* **TEXTE PROPOSÉ**:
○ ○ ○ ○ ○
Le privilège exorbitant du dollar, meilleur ennemi de Trump?

Michel Girardin, Université de Genève

3 minutes de lecture

Le président américain fera tout pour préserver l’avantage du dollar et son corolaire, son rôle de valeur refuge.

Si c’est à l’aune du dollar que Donald Trump mesure l’impact de ses déclarations tonitruantes pour régler le déficit commercial américain ou la guerre au Proche-Orient, il a toutes les raisons de continuer à jouer à son Monopoly géopolitique.

D’annoncer que les Etats-Unis vont introduire des barrières douanières en Chine, au Canada ou au Mexique ou que les Etats-Unis vont prendre le contrôle de la bande de Gaza a un seul et même effet: celui de faire monter le billet vert.

Le cours de change d’une monnaie a tendance à s’apprécier lorsqu’il y a de bonnes nouvelles économiques pour le pays concerné, comme par exemple une croissance marquée, qui a toutes les chances d’entraîner une augmentation du taux d’intérêt qui rémunère la monnaie.

A priori, on voit mal comment des taxes douanières ou ce qui s’apparente à un crime contre l’humanité peuvent se traduire par une appréciation du dollar. C’est oublier que l’une comme l’autre de ces menaces génèrent beaucoup d’incertitudes tant politiques qu’économiques et que celles-ci amènent les investisseurs à se ruer sur le billet vert. Et ce, pour une raison très simple: le dollar est LA valeur refuge mondiale par excellence.

Dans les années 60, Valéry Giscard d’Estaing clamait même que la valeur refuge du dollar émane d’un privilège exorbitant: celui qui permet aux Etats-Unis de financer leurs déficits en émettant leur propre monnaie, échappant ainsi aux contraintes économiques qu'affrontent d'autres pays lorsqu'ils doivent équilibrer leurs comptes extérieurs.

Si la Grèce avait une monnaie de référence dans les échanges internationaux, elle n’aurait point besoin de faire appel à des capitaux étrangers pour financer sa dette extérieure, comme elle a dû le faire au moment de la crise de la dette dans la zone euro en 2010. Elle n’aurait qu’à demander à sa banque centrale qu’elle émette de la monnaie et lui fournisse des liquidités propres à financer sa dette.

Le privilège exorbitant du dollar est en grande partie renforcé par son rôle de valeur refuge. En période de turbulences, les investisseurs achètent du dollar et des obligations américaines, augmentant ainsi la demande pour la monnaie américaine. L’afflux de capitaux étrangers vers les bons du Trésor américain permet au gouvernement de financer ses déficits à des taux d’intérêt plus bas. La dépendance des autres pays au dollar renforce son statut hégémonique. Même lorsqu’il y a des alternatives (euro, yuan, or, cryptomonnaies), le dollar reste la référence dominante: le fait que de nombreux actifs et matières premières (comme le pétrole) sont libellés en dollars y contribue fortement.
○ ○ ○ ○ ○
* **INFORMATIONS PRÉSENTÉES**:
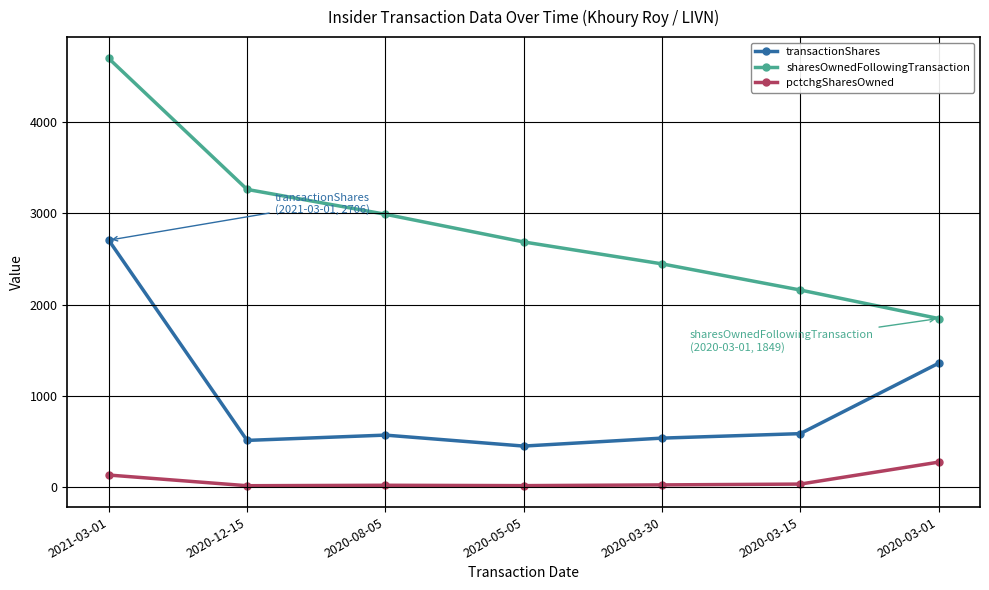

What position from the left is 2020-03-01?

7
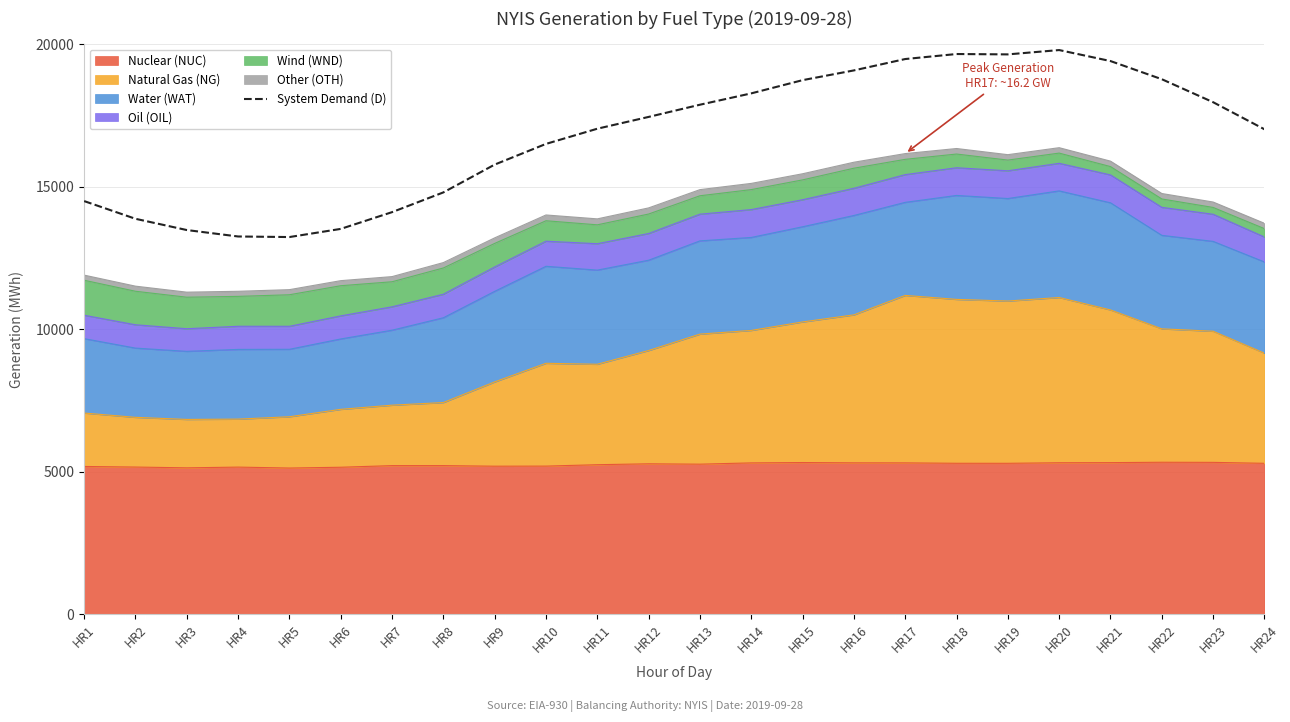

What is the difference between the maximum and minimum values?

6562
○ ○ ○ ○ ○
* **EXPLORATION DU TEXTE**:
#1 Recopiez fidèlement le passage du texte sur le dollar qui commence par « Si c’est à l’aune » et se termine par « son Monopoly géopolitique. ».
#2 Répondez aux questions suivantes d'après le texte sur le dollar.
(a) Qui clamait, dans les années 60, que la valeur refuge du dollar émane d'un privilège exorbitant ?
(b) En quelle année la crise de la dette dans la zone euro a-t-elle obligé la Grèce à faire appel à des capitaux étrangers ?
(c) Quelle matière première est citée comme exemple d'actif libellé en dollars ?
Le matériel qui accompagne ce texte en est indépendant.

* **CORRIGÉ DES EXERCICES**:
#1
Si c’est à l’aune du dollar que Donald Trump mesure l’impact de ses déclarations tonitruantes pour régler le déficit commercial américain ou la guerre au Proche-Orient, il a toutes les raisons de continuer à jouer à son Monopoly géopolitique.

#2
(a) Valéry Giscard d'Estaing.
(b) En 2010.
(c) Le pétrole.